Weapons procurement networks
Some Iranian oil transactions were reportedly conducted through intermediaries in Hong Kong using Tether (USDT) transfers. The report also alleged that organizations such as Iran’s Islamic Revolutionary Guard Corps (IRGC) and Hezbollah used physical gold transactions to obscure financial flows and complicate enforcement efforts. Hong Kong firms allegedly linked to weapons procurement networks
The report also accused Hong Kong-based companies of helping Iran obtain sensitive technologies used in drones, missiles, and nuclear centrifuge development. According to CFHK, investigators found that components recovered from Iranian drones used in both the Russia-Ukraine war and Middle East conflicts showed records of having passed through Hong Kong-linked supply chains.
It further criticized Hong Kong’s corporate transparency and regulatory environment, arguing that lax oversight allowed Iranian-linked front companies to purchase restricted Western microelectronics and engine components through the city. CFHK also claims that Hong Kong has played a role in helping Iran expand domestic surveillance capabilities.
The report cited Huawei subsidiary Skycom, previously registered in Hong Kong, as allegedly assisting Iran in constructing a nationwide surveillance system used to identify and arrest protesters. In addition, surveillance technology companies Hikvision and Dahua were also mentioned, which alleged that the firms expanded financing and market access through Hong Kong-related channels while contributing to surveillance infrastructure later used for domestic repression in Iran.
Calls for tougher sanctions
CFHK argued that Hong Kong’s refusal to enforce unilateral Western sanctions, combined with what it described as a welcoming environment for sanctioned entities, has made the city a more attractive destination for sanctions evasion than other financial hubs such as Singapore or Dubai.
Coinciding with the report’s release, the U.S. Treasury Department’s Office of Foreign Assets Control (OFAC) announced a new round of sanctions targeting individuals and companies accused of facilitating Iranian oil shipments. The sanctions included four Hong Kong-registered companies: HKBOL, Hong Kong Sanmu Limited, Jiandi HK Limited, and Max Honor International Trade Co.
CFHK urged Washington to go further by formally designating Hong Kong as a major money laundering concern and imposing secondary sanctions on banks involved in facilitating illicit Iranian financial activity, including restricting access to U.S. dollar clearing systems.

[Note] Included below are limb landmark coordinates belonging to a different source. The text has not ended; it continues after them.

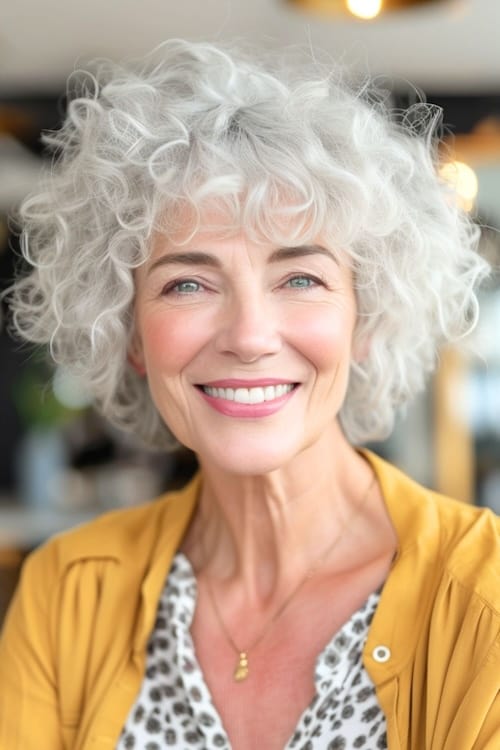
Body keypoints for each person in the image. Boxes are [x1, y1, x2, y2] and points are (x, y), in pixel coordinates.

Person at [0, 40, 498, 750]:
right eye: (188, 283)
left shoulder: (485, 600)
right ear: (130, 332)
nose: (249, 335)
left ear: (367, 317)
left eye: (300, 278)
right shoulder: (67, 591)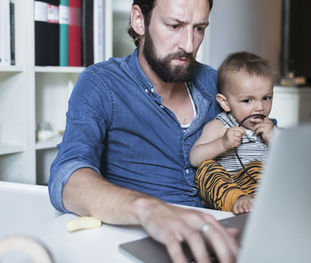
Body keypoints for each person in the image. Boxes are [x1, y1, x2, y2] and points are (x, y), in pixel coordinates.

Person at [48, 0, 239, 262]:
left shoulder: (214, 81)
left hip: (222, 237)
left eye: (199, 28)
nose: (190, 45)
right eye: (175, 26)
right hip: (142, 245)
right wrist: (149, 209)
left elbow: (268, 140)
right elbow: (67, 177)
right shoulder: (101, 84)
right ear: (139, 20)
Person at [190, 52, 277, 215]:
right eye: (247, 100)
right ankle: (237, 200)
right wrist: (222, 143)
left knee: (261, 168)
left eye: (266, 98)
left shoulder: (271, 128)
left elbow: (291, 162)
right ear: (225, 102)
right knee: (206, 169)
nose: (260, 107)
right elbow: (194, 158)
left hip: (259, 190)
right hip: (227, 187)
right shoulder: (220, 126)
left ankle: (259, 205)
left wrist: (274, 138)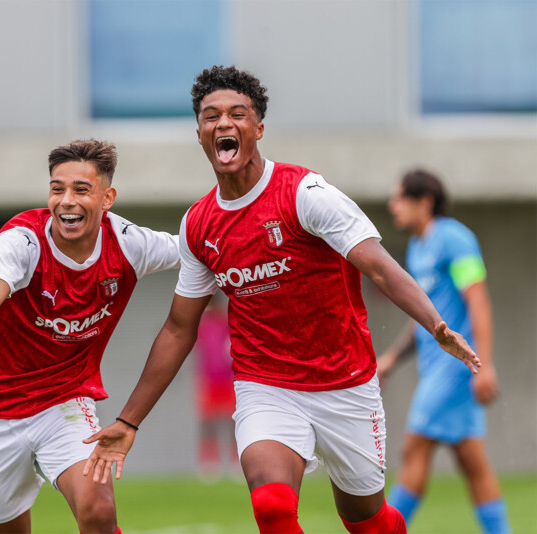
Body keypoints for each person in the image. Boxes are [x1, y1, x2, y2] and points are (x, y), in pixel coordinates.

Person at [82, 66, 481, 534]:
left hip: (345, 381)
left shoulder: (305, 194)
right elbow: (178, 327)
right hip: (265, 384)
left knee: (366, 520)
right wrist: (129, 421)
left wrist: (436, 326)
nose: (224, 124)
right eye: (212, 116)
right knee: (272, 506)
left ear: (258, 129)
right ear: (200, 133)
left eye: (237, 114)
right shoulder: (199, 224)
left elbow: (378, 265)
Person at [0, 139, 179, 534]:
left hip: (63, 402)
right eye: (57, 188)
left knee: (98, 509)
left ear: (107, 197)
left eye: (81, 190)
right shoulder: (22, 239)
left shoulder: (130, 244)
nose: (67, 200)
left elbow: (201, 250)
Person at [379, 169, 511, 534]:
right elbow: (426, 316)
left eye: (399, 198)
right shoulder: (417, 247)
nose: (393, 206)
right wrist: (392, 357)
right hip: (437, 368)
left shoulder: (456, 240)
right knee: (472, 461)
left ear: (424, 202)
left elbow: (478, 300)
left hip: (454, 371)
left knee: (414, 449)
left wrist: (484, 365)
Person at [192, 293, 239, 479]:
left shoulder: (227, 323)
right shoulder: (202, 325)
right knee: (208, 423)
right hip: (209, 380)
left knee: (232, 422)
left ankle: (237, 461)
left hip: (228, 379)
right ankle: (210, 463)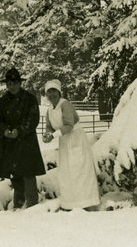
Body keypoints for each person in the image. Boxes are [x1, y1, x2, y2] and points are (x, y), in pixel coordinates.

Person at [42, 79, 100, 211]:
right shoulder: (49, 110)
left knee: (79, 171)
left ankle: (86, 203)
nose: (52, 95)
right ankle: (71, 204)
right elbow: (49, 127)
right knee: (67, 172)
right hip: (64, 142)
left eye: (54, 92)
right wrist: (47, 135)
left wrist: (53, 135)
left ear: (59, 92)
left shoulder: (65, 104)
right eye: (49, 93)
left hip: (75, 139)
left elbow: (69, 125)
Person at [0, 68, 45, 209]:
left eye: (14, 83)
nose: (12, 86)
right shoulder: (2, 101)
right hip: (9, 143)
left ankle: (32, 206)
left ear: (20, 83)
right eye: (9, 83)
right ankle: (18, 205)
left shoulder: (30, 99)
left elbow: (33, 119)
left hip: (26, 142)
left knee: (28, 174)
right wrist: (4, 131)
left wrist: (19, 131)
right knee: (14, 175)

The report noted that both the Biden and Trump administrations had previously threatened sanctions against Chinese and Hong Kong financial institutions but ultimately stopped short of fully implementing them.
Samuel Bickett, one of the report’s authors, argued that sanctions efforts must target the service providers enabling shell companies and logistics operations supporting sanctioned networks. “These sanctions need to go deeper into the secretary companies and logistics providers repeatedly supporting sanctioned entities,” Bickett said, warning that otherwise “sanctions will have almost no real effect.”
Speaking separately to The Light Chaser, Bickett compared current Western sanctions enforcement to a game of “whac-a-mole,” arguing that governments should directly target the firms helping establish shell companies and cut off their access to the U.S. financial system.